Oracle has three basic types of recovery: instance, crash, and media. Oracle performs the first two types of recovery automatically at database start-up. Only media recovery requires intervention. Data recovery for Oracle involves applying the contents of the online redo log files to all the table-space files (rolling forward) and then removes any uncommitted transactions that are found in the rollback segments (rolling back). If Oracle cannot obtain the information it requires from the online redo logs, it consults the archived redo logs. If an SQL statement added a row to the database, but it was never committed, Oracle will discover this fact in the rollback segment and undo the change.
Oracle uses the Recovery Manager (RMAN) to automate the backup and recovery of data files, archived logs, and control files. In fact, only RMAN can back up the control file while the database is online; otherwise, the control files can only be backed up when the database is offline. RMAN, however, does not back up any configuration files or online redo logs. The backup server or media manager must back up these files. Online redo logs should never be backed up unless they have been archived to another destination. The danger of backing up online redo logs is that they may accidentally be restored over active redo logs.
RMAN does not manage writing or reading tape devices. To manage this process, RMAN is integrated into third-party media managers by using the SBT (System Backup to Tape) interface. This API frees Oracle from the bulk of I/O created from a database backup and offloads it to media managers. This makes it possible for Oracle to not be directly involved in the reading and writing process. The advantage of using SBT with third-party media managers is reducing the impact of the backup workload on the database server. This capability is known as "proxy copy" because Oracle selects the media manager as a proxy to actually perform the copy of data files to tape.

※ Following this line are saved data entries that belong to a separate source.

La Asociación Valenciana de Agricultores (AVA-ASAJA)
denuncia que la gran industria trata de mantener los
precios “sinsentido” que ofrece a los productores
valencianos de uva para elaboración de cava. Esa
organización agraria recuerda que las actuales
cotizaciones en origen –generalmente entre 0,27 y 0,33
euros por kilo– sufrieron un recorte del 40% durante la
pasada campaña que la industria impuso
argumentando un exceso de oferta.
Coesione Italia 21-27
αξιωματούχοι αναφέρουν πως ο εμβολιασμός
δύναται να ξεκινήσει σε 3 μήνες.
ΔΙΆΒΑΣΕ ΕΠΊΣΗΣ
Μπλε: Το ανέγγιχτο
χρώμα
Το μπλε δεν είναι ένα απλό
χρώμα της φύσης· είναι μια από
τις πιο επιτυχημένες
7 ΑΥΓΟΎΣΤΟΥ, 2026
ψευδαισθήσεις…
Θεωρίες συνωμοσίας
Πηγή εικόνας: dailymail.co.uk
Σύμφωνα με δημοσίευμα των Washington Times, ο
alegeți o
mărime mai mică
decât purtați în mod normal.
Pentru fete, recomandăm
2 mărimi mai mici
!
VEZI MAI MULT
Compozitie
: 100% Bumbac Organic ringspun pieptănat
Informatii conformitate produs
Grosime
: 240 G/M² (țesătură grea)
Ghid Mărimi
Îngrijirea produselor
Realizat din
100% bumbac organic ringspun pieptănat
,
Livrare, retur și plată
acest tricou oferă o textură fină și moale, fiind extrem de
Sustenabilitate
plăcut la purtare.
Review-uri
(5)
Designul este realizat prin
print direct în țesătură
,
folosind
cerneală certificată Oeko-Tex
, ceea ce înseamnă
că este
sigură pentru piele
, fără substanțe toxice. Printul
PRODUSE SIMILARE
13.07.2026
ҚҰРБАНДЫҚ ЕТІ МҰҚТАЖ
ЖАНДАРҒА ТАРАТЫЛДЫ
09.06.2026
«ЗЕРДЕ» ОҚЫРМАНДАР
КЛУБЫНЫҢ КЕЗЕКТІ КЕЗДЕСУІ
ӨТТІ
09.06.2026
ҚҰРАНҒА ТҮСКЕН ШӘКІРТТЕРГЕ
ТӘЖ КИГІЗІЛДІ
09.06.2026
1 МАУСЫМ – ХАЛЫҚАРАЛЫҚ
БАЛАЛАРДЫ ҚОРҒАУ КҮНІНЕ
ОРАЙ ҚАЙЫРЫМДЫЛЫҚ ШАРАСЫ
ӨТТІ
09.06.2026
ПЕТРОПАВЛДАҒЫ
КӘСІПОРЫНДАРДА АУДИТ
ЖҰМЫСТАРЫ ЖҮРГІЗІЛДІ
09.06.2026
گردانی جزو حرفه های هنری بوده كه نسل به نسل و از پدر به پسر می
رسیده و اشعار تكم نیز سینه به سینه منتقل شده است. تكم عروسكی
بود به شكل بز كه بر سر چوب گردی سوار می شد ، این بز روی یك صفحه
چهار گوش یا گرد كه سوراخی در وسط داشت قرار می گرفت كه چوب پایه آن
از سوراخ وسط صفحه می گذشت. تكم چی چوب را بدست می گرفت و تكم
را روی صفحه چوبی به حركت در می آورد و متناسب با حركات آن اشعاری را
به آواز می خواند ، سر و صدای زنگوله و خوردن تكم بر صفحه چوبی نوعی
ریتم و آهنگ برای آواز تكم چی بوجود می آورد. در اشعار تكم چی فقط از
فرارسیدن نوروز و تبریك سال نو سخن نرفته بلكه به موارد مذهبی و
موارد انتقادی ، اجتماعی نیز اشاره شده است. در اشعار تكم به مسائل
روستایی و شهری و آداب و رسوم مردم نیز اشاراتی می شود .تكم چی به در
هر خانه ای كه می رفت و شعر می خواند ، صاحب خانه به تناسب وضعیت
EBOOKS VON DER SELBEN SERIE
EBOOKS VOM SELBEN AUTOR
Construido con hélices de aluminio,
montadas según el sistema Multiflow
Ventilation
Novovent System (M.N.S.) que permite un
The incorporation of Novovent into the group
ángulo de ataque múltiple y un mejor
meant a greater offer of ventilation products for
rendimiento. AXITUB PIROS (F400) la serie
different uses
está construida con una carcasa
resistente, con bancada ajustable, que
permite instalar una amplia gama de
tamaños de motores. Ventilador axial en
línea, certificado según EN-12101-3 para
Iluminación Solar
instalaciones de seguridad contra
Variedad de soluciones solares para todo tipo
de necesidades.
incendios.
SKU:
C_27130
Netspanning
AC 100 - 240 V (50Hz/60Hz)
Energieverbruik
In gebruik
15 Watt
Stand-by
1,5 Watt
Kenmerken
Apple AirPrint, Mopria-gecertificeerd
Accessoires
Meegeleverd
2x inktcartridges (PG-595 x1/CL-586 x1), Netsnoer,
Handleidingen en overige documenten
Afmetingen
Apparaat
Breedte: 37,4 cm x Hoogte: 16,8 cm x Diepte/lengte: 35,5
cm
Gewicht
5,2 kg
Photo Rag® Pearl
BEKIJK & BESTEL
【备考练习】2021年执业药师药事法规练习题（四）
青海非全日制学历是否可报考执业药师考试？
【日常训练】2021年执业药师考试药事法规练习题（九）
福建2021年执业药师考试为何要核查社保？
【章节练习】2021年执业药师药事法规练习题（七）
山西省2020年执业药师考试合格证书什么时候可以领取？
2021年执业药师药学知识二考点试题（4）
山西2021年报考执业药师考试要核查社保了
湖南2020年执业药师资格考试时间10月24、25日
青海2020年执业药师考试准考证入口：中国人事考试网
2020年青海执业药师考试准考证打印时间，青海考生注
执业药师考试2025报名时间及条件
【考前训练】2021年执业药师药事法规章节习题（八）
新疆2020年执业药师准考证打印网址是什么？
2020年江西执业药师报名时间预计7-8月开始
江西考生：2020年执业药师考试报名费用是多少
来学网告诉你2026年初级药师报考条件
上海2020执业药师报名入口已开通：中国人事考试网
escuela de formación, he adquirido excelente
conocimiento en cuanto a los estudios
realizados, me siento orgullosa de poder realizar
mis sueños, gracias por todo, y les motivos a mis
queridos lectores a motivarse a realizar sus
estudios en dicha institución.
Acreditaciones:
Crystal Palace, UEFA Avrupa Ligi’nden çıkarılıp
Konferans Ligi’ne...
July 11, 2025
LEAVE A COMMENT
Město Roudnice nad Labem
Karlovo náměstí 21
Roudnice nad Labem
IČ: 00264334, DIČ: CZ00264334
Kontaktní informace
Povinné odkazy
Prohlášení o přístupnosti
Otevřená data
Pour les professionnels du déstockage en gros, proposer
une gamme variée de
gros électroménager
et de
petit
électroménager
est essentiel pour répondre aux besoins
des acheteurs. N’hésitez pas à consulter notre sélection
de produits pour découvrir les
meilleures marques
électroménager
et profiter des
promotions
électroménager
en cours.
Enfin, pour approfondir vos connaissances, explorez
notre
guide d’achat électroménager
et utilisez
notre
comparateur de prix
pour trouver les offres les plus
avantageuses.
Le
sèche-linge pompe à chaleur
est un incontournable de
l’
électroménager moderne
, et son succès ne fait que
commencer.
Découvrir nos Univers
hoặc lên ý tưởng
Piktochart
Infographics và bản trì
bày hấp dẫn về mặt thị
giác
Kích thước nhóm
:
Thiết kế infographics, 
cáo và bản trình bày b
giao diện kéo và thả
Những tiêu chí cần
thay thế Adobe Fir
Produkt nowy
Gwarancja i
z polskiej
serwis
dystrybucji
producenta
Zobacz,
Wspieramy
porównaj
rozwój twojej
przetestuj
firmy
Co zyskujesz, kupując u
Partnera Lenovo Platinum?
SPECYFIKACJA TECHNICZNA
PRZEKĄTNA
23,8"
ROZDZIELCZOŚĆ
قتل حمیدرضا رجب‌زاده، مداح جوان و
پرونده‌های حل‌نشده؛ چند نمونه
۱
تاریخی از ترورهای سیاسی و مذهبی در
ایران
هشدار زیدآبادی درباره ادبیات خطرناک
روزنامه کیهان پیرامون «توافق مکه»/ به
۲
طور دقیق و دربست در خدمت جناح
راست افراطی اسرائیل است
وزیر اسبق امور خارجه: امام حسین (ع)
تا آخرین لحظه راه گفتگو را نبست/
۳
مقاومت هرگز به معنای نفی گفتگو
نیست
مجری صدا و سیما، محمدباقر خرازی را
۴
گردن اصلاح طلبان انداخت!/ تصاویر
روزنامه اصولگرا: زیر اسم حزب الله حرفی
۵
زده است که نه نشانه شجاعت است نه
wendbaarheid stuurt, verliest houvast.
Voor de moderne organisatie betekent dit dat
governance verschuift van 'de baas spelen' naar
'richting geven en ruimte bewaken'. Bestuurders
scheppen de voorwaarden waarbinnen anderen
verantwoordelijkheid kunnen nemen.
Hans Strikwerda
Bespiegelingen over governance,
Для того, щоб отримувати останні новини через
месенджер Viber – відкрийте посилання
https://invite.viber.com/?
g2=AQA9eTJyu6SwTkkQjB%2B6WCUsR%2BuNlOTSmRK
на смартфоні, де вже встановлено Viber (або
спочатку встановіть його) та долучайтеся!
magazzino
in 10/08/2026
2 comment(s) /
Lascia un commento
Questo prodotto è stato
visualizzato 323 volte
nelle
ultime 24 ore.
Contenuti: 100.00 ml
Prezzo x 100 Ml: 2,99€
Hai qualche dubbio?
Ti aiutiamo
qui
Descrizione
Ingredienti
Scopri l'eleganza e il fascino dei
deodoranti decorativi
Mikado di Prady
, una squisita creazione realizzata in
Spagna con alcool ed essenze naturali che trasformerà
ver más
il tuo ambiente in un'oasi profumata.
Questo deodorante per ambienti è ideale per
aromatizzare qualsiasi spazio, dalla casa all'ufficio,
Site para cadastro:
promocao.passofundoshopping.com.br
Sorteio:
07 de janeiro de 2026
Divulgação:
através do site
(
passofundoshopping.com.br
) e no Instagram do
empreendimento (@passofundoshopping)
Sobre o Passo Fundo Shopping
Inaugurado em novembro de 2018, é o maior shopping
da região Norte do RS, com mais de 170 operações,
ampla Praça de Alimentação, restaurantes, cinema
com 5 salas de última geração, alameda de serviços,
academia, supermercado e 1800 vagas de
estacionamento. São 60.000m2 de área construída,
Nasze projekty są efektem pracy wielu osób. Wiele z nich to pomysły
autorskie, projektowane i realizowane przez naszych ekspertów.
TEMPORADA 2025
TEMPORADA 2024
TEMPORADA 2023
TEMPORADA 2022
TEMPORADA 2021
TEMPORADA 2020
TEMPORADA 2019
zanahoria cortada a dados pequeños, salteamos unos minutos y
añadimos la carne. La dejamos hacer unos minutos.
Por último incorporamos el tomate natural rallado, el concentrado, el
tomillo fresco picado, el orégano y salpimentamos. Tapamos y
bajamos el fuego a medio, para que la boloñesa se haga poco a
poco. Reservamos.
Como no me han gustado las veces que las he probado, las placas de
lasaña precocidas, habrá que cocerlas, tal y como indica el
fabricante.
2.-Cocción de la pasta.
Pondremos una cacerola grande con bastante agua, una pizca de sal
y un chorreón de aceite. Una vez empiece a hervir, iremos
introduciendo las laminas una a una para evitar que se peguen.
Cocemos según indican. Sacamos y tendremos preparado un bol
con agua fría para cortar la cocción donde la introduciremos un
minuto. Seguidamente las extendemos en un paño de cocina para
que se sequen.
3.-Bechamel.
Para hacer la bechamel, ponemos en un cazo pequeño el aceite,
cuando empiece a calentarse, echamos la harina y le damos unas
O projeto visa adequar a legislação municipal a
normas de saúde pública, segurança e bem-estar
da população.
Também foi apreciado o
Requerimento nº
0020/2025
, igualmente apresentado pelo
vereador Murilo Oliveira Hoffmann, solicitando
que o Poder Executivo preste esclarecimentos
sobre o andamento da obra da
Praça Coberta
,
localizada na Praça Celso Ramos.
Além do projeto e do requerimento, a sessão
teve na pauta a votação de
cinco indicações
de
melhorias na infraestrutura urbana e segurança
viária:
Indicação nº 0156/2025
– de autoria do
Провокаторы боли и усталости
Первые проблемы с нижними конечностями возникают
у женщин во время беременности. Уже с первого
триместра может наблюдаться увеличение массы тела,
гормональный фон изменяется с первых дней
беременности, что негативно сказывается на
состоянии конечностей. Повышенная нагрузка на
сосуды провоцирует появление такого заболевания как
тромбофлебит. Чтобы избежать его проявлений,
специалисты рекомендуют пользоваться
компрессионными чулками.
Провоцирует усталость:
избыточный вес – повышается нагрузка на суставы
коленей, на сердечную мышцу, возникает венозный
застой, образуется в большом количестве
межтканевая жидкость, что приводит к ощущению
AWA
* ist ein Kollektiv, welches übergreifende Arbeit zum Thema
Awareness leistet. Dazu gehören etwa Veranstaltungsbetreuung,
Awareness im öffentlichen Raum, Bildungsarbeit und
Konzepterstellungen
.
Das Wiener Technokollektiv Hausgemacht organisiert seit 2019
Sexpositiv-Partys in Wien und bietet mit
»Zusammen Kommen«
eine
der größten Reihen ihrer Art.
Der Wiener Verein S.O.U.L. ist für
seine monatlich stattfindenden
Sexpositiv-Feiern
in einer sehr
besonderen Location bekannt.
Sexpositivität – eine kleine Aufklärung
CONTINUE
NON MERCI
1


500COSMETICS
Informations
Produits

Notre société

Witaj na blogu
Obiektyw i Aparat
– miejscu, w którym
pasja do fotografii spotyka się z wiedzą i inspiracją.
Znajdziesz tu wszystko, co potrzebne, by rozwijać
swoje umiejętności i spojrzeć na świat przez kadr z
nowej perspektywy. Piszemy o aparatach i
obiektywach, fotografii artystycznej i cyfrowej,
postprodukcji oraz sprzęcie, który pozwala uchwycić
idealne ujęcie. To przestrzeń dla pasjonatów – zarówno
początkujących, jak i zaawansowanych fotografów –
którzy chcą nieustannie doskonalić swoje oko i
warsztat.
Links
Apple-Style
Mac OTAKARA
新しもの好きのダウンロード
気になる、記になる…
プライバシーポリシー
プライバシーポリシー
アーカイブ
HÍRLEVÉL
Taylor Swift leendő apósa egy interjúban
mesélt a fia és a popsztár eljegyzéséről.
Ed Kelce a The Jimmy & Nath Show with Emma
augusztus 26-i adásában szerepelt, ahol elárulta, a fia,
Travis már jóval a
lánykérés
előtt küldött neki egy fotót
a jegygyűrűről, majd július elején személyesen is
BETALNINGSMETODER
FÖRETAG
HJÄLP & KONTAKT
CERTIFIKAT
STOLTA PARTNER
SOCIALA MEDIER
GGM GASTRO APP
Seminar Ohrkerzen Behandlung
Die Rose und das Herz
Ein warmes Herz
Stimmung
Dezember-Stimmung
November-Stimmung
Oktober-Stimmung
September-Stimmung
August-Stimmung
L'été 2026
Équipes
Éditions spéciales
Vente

In order for RMAN to automatically recover a database, it must keep track of what has been backed up and written to media (disk or tape). This backup metadata can be kept in the control file or in a separate database instance called a recovery catalog. It is highly recommended that a recovery catalog be used since control files can grow quite large without one increasing the risk of corruption.
If the control files become corrupted or lost, it would be impossible to use RMAN to recover the database. A recovery catalog must be used if table-space point-in-time recoveries are desired.